🤖 AI Summary
This work addresses the limited planning generalization of large language model (LLM) agents in unseen scenarios by proposing a dynamic policy learning framework that integrates generalized planning with hierarchical task decomposition. The approach automatically extracts and reuses parameterized policy components from successful executions to construct a composable policy library. Central to the method are hierarchical component learning (HCL-GP), semantic-driven policy retrieval, and a dynamic reuse mechanism that enables cross-task knowledge transfer. Evaluated on the AppWorld benchmark, the proposed method achieves task success rates of 98.2% on standard tasks and 97.8% on challenging ones—representing a 15.8 percentage point improvement over static composition. Notably, it elevates the success rate of open-source LLM agents from near zero to 62.5%, substantially enhancing their task generalization capabilities.
📝 Abstract
We present a dynamic policy-learning approach that combines generalized planning and hierarchical task decomposition for LLM-based agents.

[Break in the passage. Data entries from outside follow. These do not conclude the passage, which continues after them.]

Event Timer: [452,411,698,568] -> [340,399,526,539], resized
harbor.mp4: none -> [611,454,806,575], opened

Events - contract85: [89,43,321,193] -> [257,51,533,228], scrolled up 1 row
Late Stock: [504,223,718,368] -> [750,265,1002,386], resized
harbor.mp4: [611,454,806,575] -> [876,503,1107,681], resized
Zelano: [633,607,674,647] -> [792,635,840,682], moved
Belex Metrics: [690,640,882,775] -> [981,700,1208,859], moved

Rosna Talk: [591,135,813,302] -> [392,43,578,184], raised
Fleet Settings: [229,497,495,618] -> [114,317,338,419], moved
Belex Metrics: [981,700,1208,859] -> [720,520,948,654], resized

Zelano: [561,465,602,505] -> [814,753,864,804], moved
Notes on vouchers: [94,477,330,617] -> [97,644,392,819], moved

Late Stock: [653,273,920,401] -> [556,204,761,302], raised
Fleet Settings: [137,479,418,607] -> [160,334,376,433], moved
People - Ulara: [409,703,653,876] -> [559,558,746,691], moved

Our method, Hierarchical Component Learning for Generalized Policies (HCL-GP ), learns parameterized policies that generalize across task instances and automatically extracts reusable components from successful executions, organizing them into a component library for compositional policy generation. We address three challenges: (1) learning components through automated decomposition, (2) generalizing components to maximize reuse, and (3) efficient retrieval via semantic search. Evaluated on the AppWorld benchmark, our approach achieves 98.2% accuracy on normal tasks and 97.8% on challenge tasks with unseen applications, improving 15.8 points over static synthesis on challenging scenarios. For open-source models, dynamic reuse enables 62.5% success versus near-zero without reuse. This demonstrates that classical planning concepts can be effectively integrated with LLM agents for improved accuracy and efficiency.